ROSALES-SILVA’S PERSONAL APPROACH TO BORDERS
Sargent’s Daughters gallery presented Border Logic, Carlos Rosales-Silva’s debut on Los Angeles.
Based in New York but born and raised in El Paso, TX, Rosales-Silva’s abstract and highly textural work references the complex visual histories found in the architecture, landscapes, and vernacular cultures of the Mexican-American borderlands.
Rosales-Silva’s works juxtapose a variety of textures, further defined as fields of saturated color and inter-locking abstract forms. These varied surfaces include the stucco-like impasto of acrylic paint blended with particles of glass and stone, the hard edge of machine-cut plastic, and the roughness of individually placed rocks. Though the compositions are occasionally on the edge of being recognizable as architecture or landscape, the shapes resist categorization as foreground or background and instead produce a space of disorientation.

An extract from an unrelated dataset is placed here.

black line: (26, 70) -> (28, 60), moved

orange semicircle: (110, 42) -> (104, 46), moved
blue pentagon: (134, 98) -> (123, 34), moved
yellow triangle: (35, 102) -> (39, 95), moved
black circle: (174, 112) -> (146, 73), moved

For Rosales-Silva, this disorienting abstraction is a means of shattering the logic of binaries and borders. As the artist states, “Having grown up a child of immigrants along the border of the United States and Mexico, alongside the Tigua Indigenous people’s reservation, I am overly familiar with the brutal logic of borders and categorization. I am comfortable crossing definable lines. Abstraction is a space where the binaries created by a border logic can be shattered.”
Rosales-Silva is deeply interested in and inspired by the artists and architects who worked in the mid-twentieth century and cited European modernism’s original sources in Indigenous design, referencing traditional Mexican craft and material culture. In particular, Rosales-Silva references Max Cetto, who fled Nazi Germany and continued his Bauhaus-trained architectural practice in Mexico, Juan O’Gorman, who adorned UNAM with its iconic stone mosaics, and Ricardo Legoretta, student of Luis Barragan, who built one of the most influential and sought after commercial architectural firms in North America. Josef Albers, a student of the Bauhaus and one of the most recognized modernists in Western art history, was obsessed with Mexico and in his work on color theory, influenced by Mexican art, he posited that the way we perceive a color is by seeing the colors which surround it. In turn, Rosales-Silva has been profoundly influenced by this concept of interdependence.
These cross-cultural practices and histories inhabit a space between categorizations and are often under-recognized and overlooked by mainstream art history. They are the epitome of the “anti-border logic” that Rosales-Silva strives to illustrate through his interconnected and interdependent compositions.
Carlos Rosales-Silva was born on the border of the United States and Mexico in El Paso, Texas. His studio practice considers the vernacular culture in the American Southwest, the western canon of art history, and the political and cultural connections and disparities between them. Carlos has exhibited throughout Texas, and in Mexico City, New York City, Los Angeles, Miami, Minneapolis, Chicago, and Kansas City. He has been an artist in residence at Abrons Art Center in New York, NY, Residency Unlimited in New York, NY (2020), Artpace in San Antonio, Texas (2018) and at Pioneer Works in Brooklyn, NY (2017). Recent exhibitions include a solo exhibition at Ruiz Healy Art in New York, NY, and group shows at the Latinx Project at NYU, Texas Tech University, Beverlys in New York, NY, and Left Field Gallery in Los Osos, CA. Carlos graduated from the School of Visual Arts with a Masters in Fine Arts. He currently lives and works in New York, NY.
Border Logic. Individual exhibition by Carlos Rosales-Silva.
Sargent’s Daughters. 538 N Western Ave, Los Angeles, United States.